(Source data)
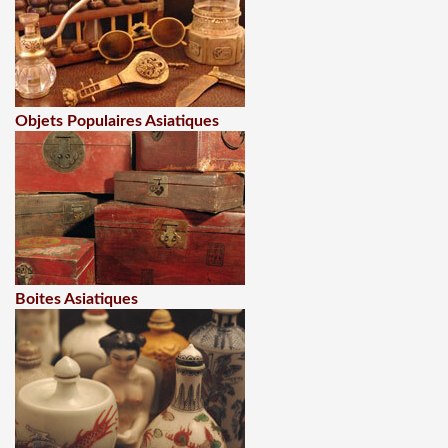
Objets Populaires Asiatiques
Boites Asiatiques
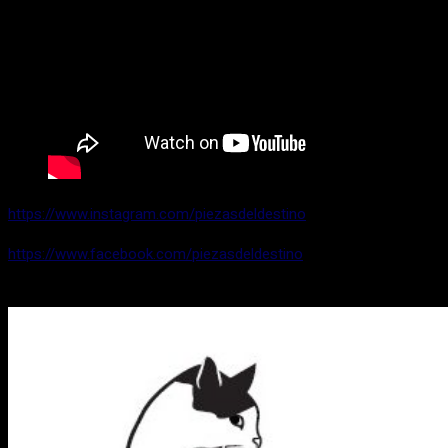
https://www.instagram.com/piezasdeldestino
https://www.facebook.com/piezasdeldestino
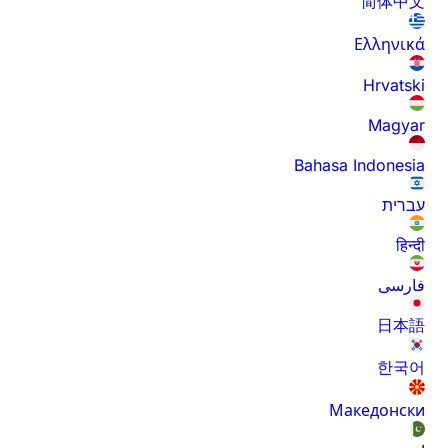
简体中文
Ελληνικά
Hrvatski
Magyar
Bahasa Indonesia
עברית
हिन्दी
فارسی
日本語
한국어
Македонски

== Instructions for the task ==
Whenever "https" occurs in a line of the entries, copy that line.

== Output below ==
https://www.instagram.com/piezasdeldestino
https://www.facebook.com/piezasdeldestino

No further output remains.